I apologize in advance.

Could you please tell me who Sergio Pagni even is. I have been shooting NFAA Professional Archery since 1193 and I am not familiar with that name.


----------



## CHPro

Brian, I believe he is one of the top Italian archers and I thought (?) he was in the Vegas shoot-off this year...or last....memory seems to be getting a little foggier a little faster than it used to, lol !

Sorry, don't know which release he shoots though.............

>>------->


----------



## soonerboy

Yes, he is a top Italian archer. He shoots for Hoyt. He shoots some type of hand held with a wrist strap but I can't tell from the pictures on the Hoyt site.


----------



## Rick Webb

soonerboy said:


> Yes, he is a top Italian archer. He shoots for Hoyt. He shoots some type of hand held with a wrist strap but I can't tell from the pictures on the Hoyt site.

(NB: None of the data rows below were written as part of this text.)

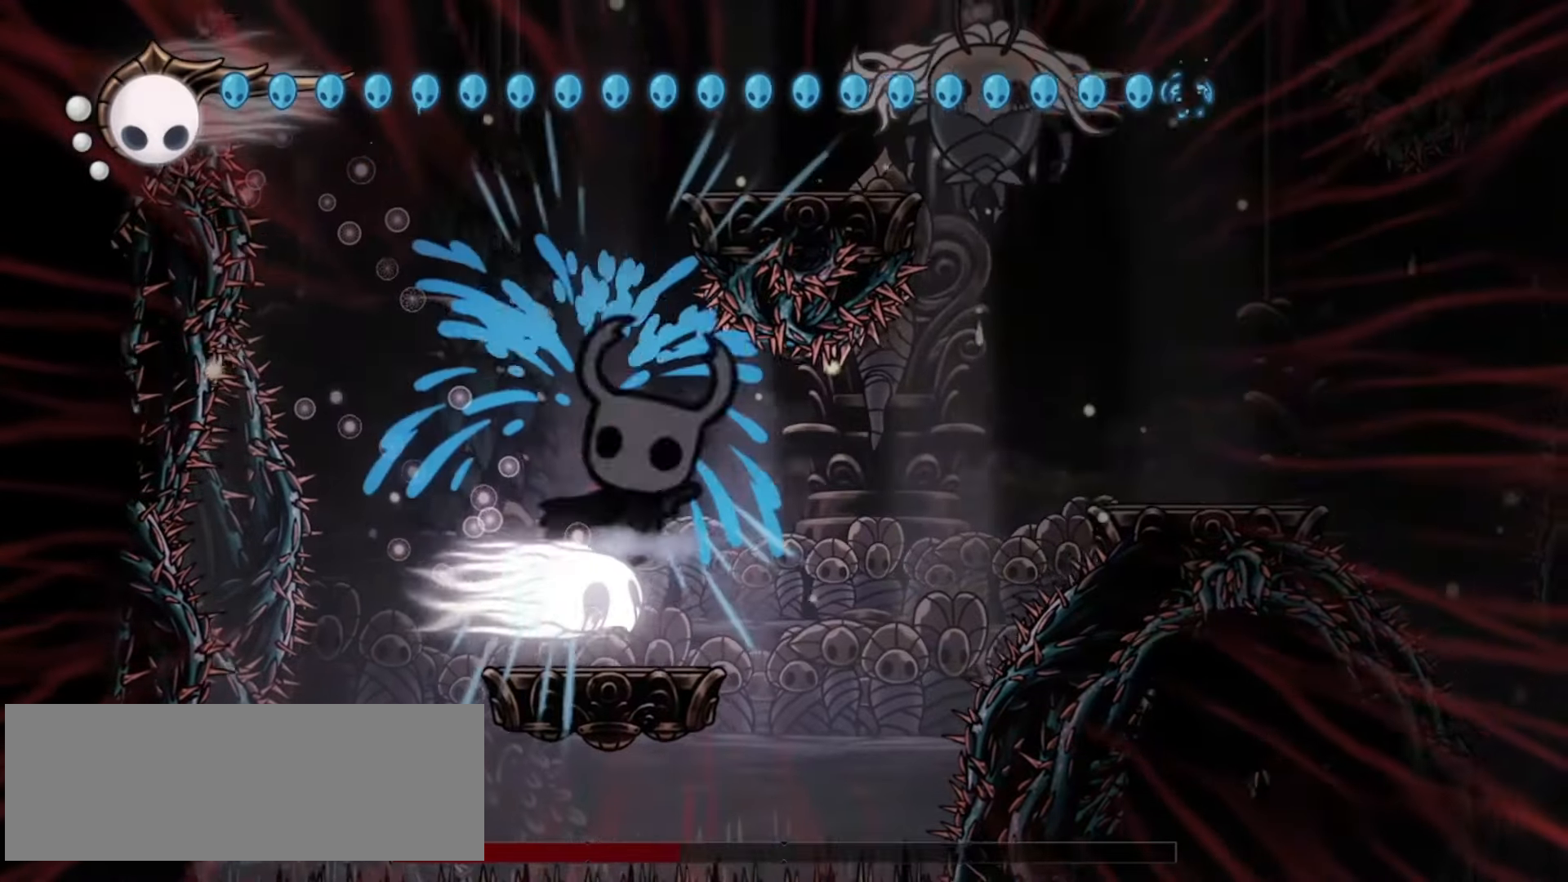
{"keys": ["z"], "events": [[33, "x", "up"], [183, "z", "up"], [500, "left", "up"], [500, "z", "down"]]}
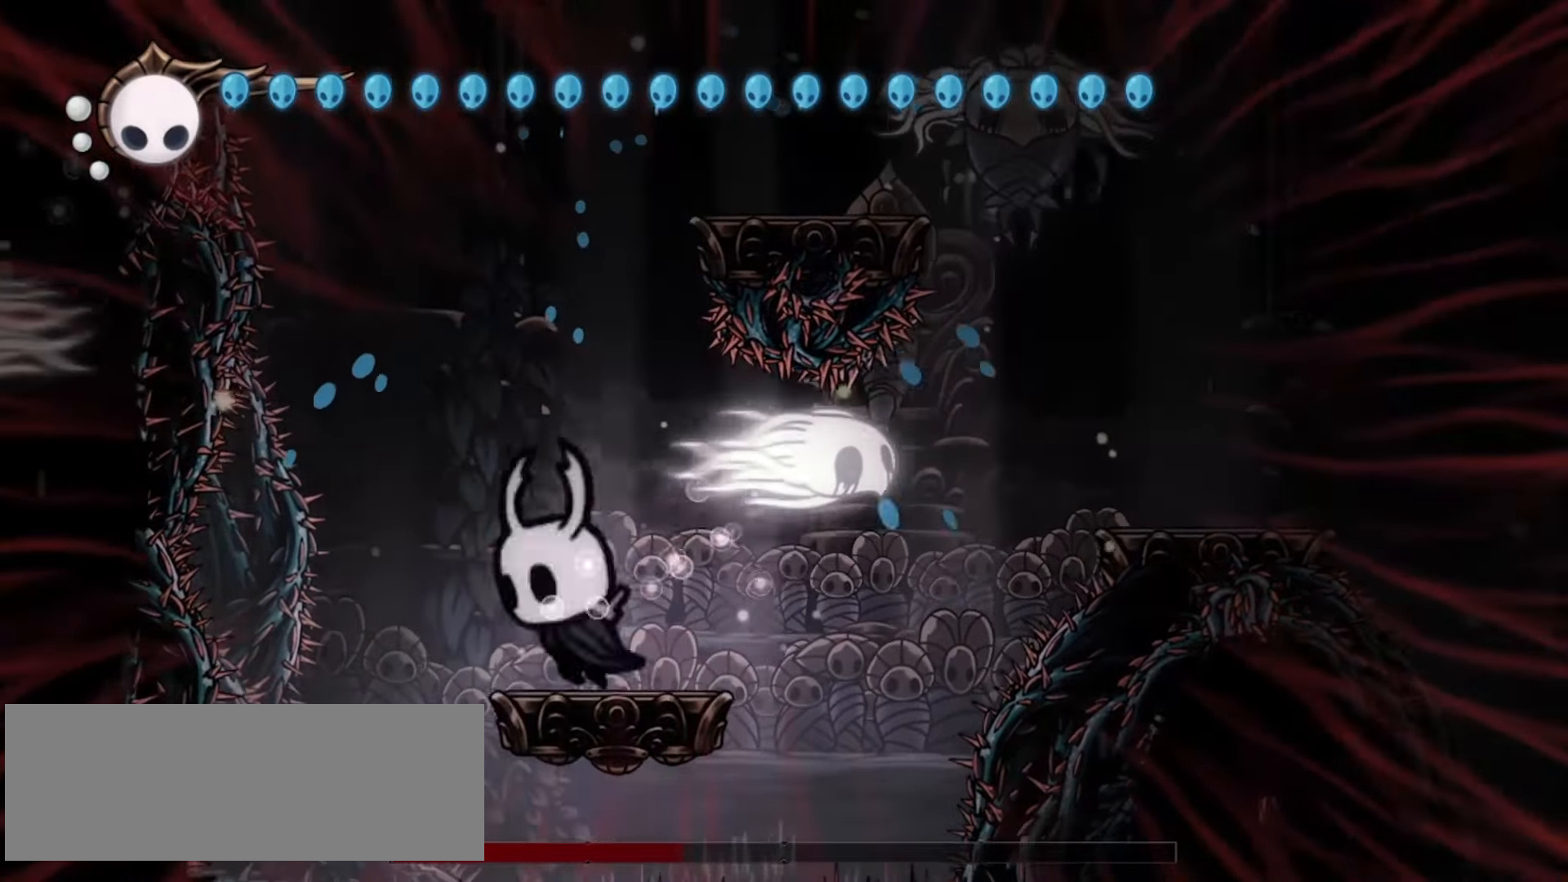
{"keys": ["right", "z"], "events": [[50, "right", "down"], [100, "right", "up"], [233, "left", "down"], [333, "z", "up"], [383, "left", "up"], [383, "z", "down"], [417, "right", "down"]]}
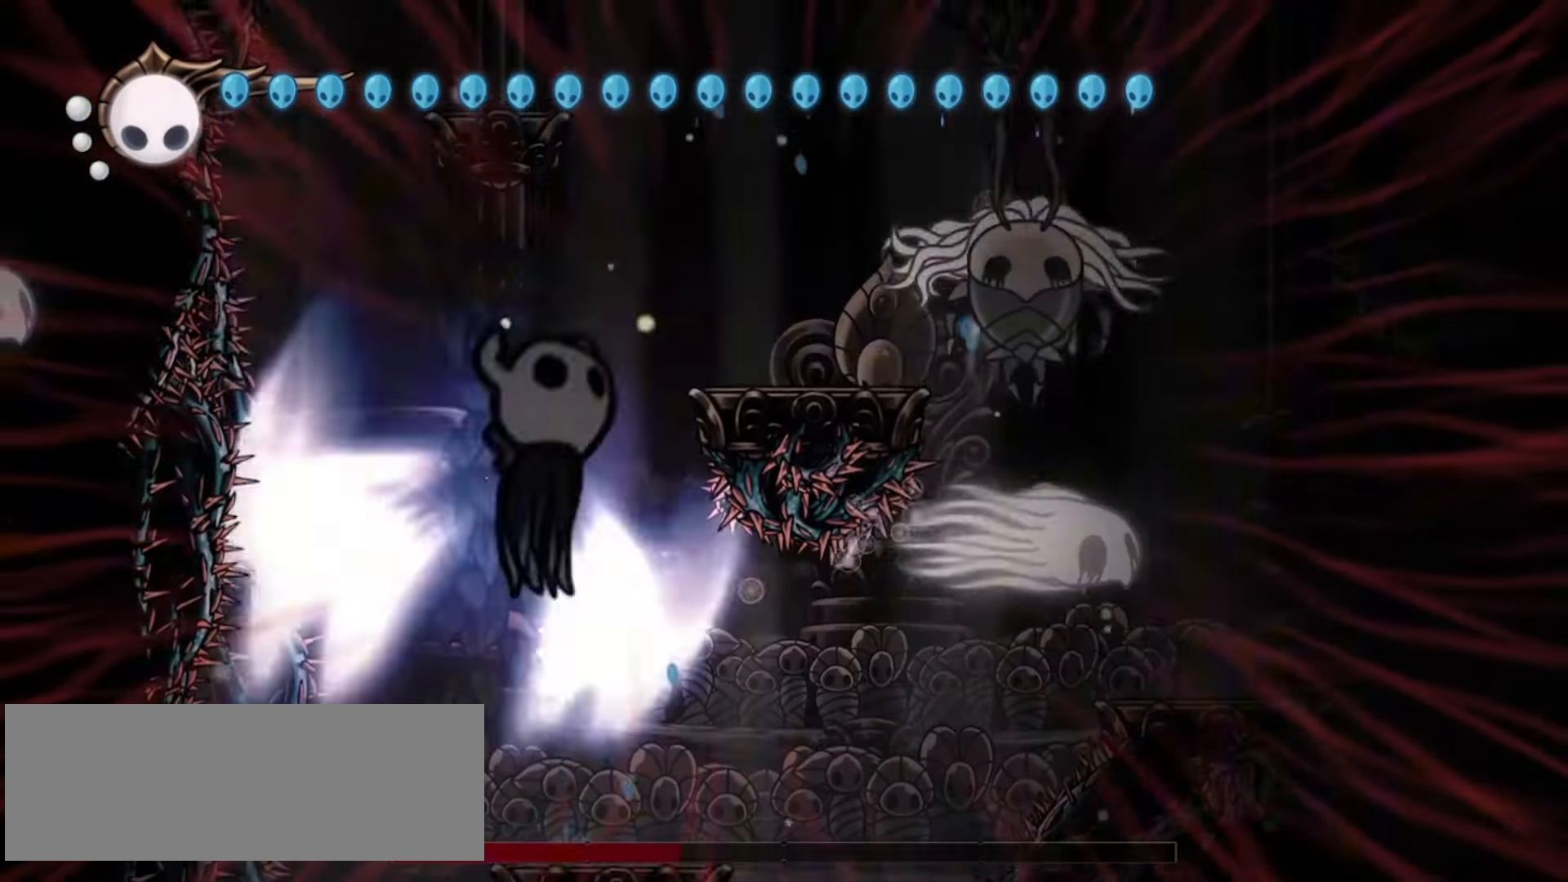
{"keys": ["right", "x", "z"], "events": [[300, "x", "down"]]}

Yes it's hard to tell because the release is so small.This is only a quess, but I think that it's a Cascade either number 8 or 10 . They were made by Spot Hogg, and I don't think that they make them any more.


----------



## Rick Webb

soonerboy said:


> Yes, he is a top Italian archer. He shoots for Hoyt. He shoots some type of hand held with a wrist strap but I can't tell from the pictures on the Hoyt site.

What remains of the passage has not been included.